Flood Waters & Student Lives

Flood Waters & Student Lives

This week I was shocked in my English classes.

There’s been a lot of talk on the news about the impact of the pandemic on the lives of students. Whether elementary, middle-school, high school or university, there’s no question that schooling looks very different, but I’m not sure I was prepared for some of the things my students had to say about it in their own words…

Literal Flood Waters

The Vienne River, which flows through Châtellerault, is roughly 14′ (4.3m) higher than normal. That means that in many places where I could comfortably stand and watch the river flow by, I could stand on my own shoulders and my ‘uppermost head’ would still be a good 2-3′ underwater.

Roads are closed. Traffic patterns are changed and older or compromised structures risk giving way under the pressure.

It’s ironic that this should be happening at this time, but it is, therefore it’s also a suiting metaphor for how my students are experiencing the pandemic.

Figurative Flood Waters

As part of our class warm-up discussions this week I asked a simple question:

“What makes you nervous / anxious about the ongoing health situation?”
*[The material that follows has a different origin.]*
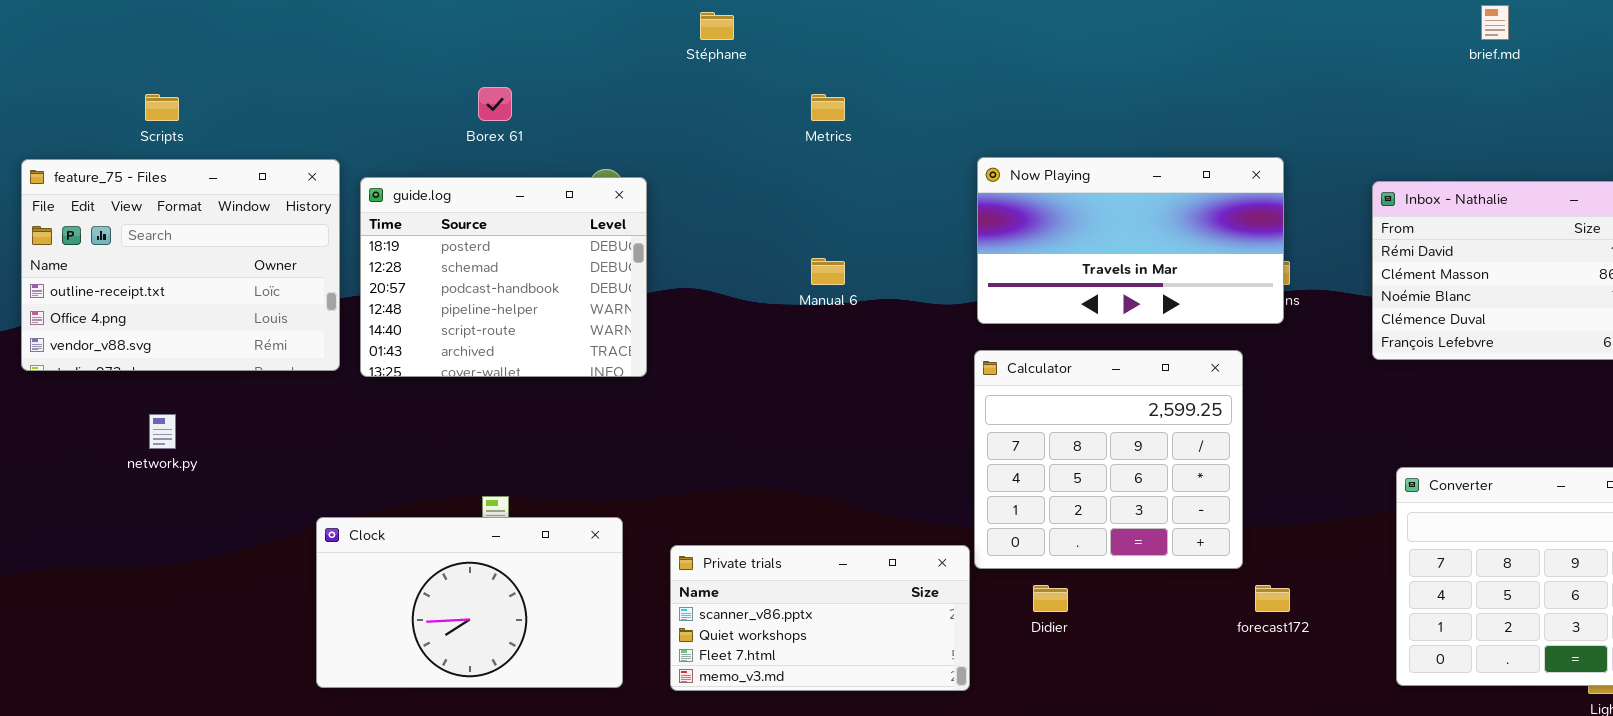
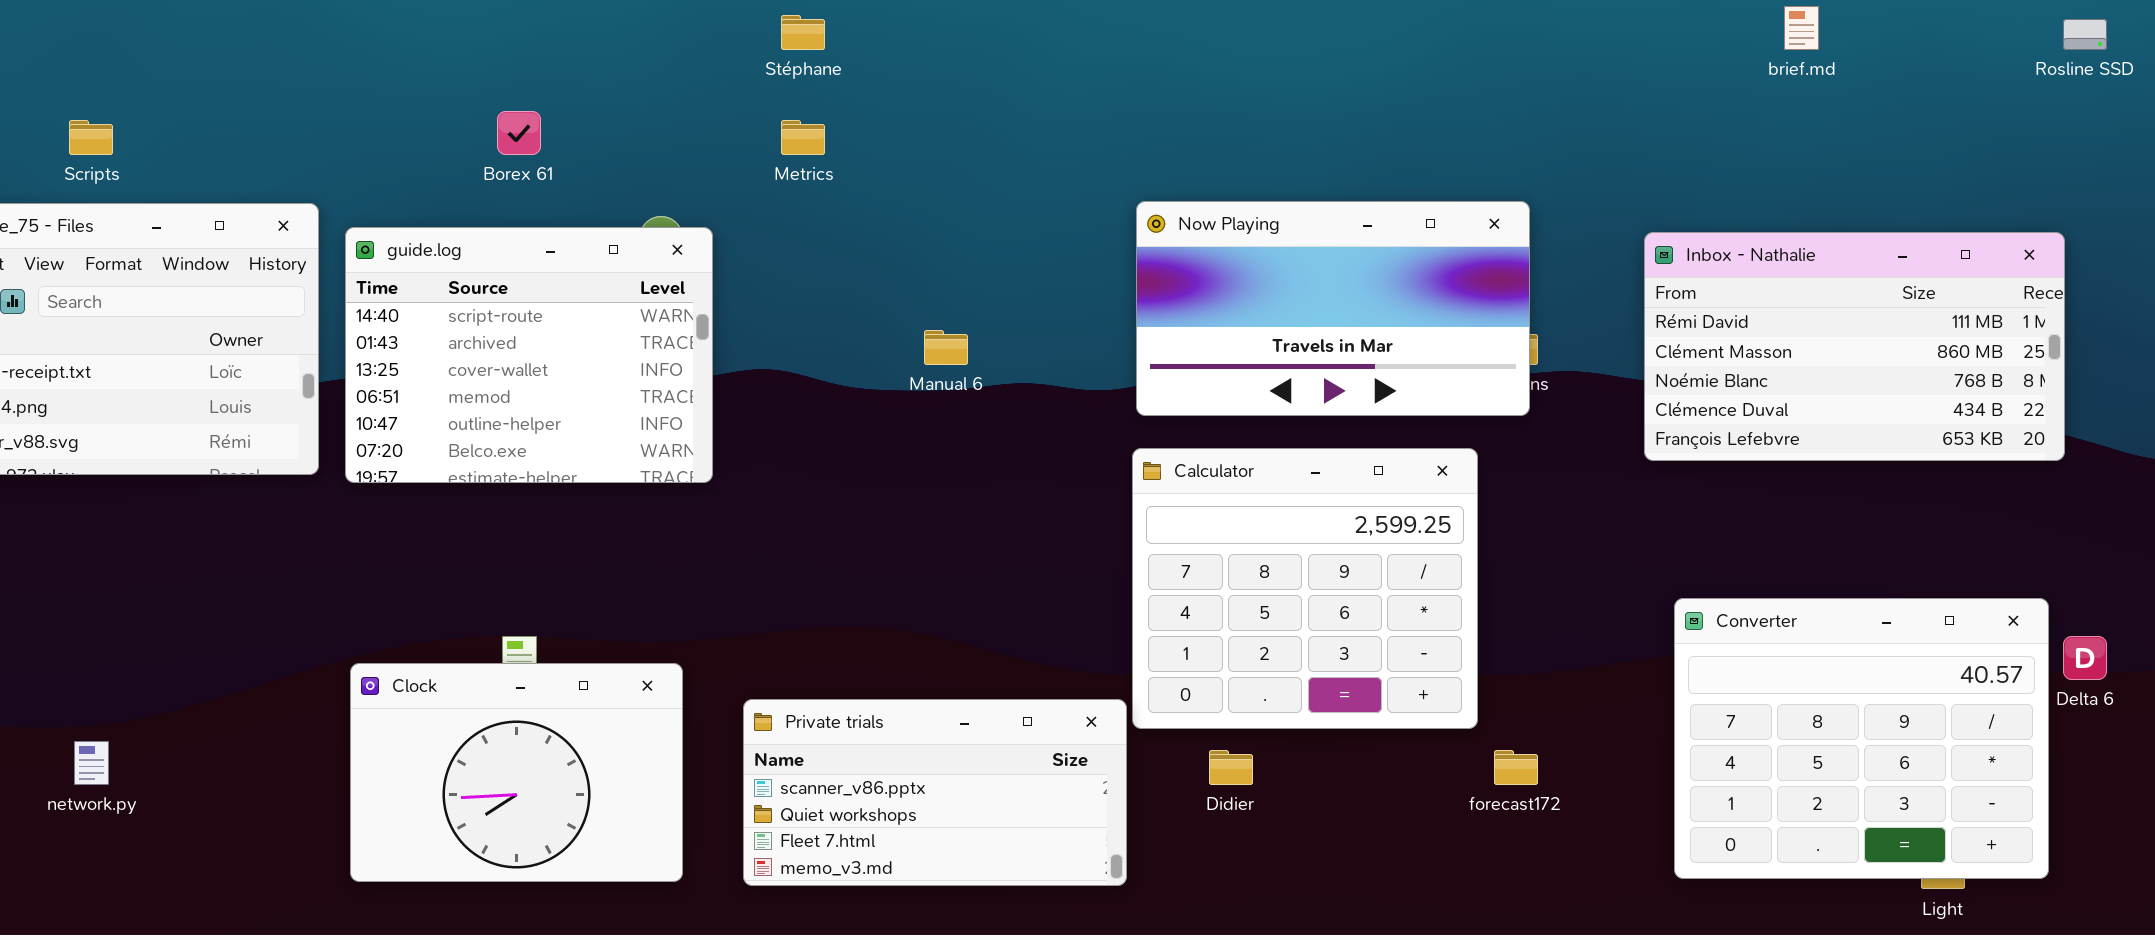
Metrics: [811,94,845,121] -> [781,120,825,155], moved
guide.log: [360,177,647,377] -> [345,227,713,483], scrolled down 4 rows
network.py: [149,414,176,449] -> [74,741,109,785], moved
Clock: [316,517,623,688] -> [350,663,683,882], resized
I was surprised at the answers I received:

  • Many are scared about the future… they’re performing arts students in a country where all forms of performing arts (theatre, cinemas, live concerts) have been virtually shut-down since the Fall. They wonder if there’s a future in their field of study.
  • Some are scared because members of their families have pre-existing conditions that make them particularly vulnerable to Covid.
  • One student was scared because a relative worked in a place where there have been lots of cases… they were afraid their relative would die.
  • One was afraid because someone close to them has considered suicide, and that option is not yet off the table.

Not only do students have legitimate academic concerns and future-oriented questions, and the health concerns that we all have to deal with. In the case of the last student, there’s the ongoing worry about this other person: “What if they do something drastic? How can I prevent it?… etc.”

That’s a lot for an 18-20 year old to carry.

  • I wanted to give them a group hug (but we were meeting via video conference).
  • I wanted to tell them that they don’t have to rely on their own strength, but that the LORD could help them when their strength was not enough (but in my professional capacity, there’s a fine line there that can’t be crossed – UGH!).

If it wasn’t for the Lord…

There’s an old gospel song somewhere that says… ‘If it wasn’t for the Lord, I don’t know where I’d be.” Many of you have said it… I’ve said it.

The implication is this:

  • My strength is finite. It has its limits. It gets weighted down with the cares and pressures of life and yes, sometimes, it gives way. Sometimes… my strength isn’t enough. On the other hand…
  • His strength (Jesus’s) is perfect. It is in-finite. There is always a vast supply and I have access to it through my relationship with him.

That’s good news.

Today I’m extra thankful for the love, grace and strength of the Lord.
It sustains me even when the flood waters of life are swirling.

One response

  1. When all around is sinking sand on Christ the solid Rock I stand….
    I dare not trust the sweetest frame, but wholly lean on Jesus name.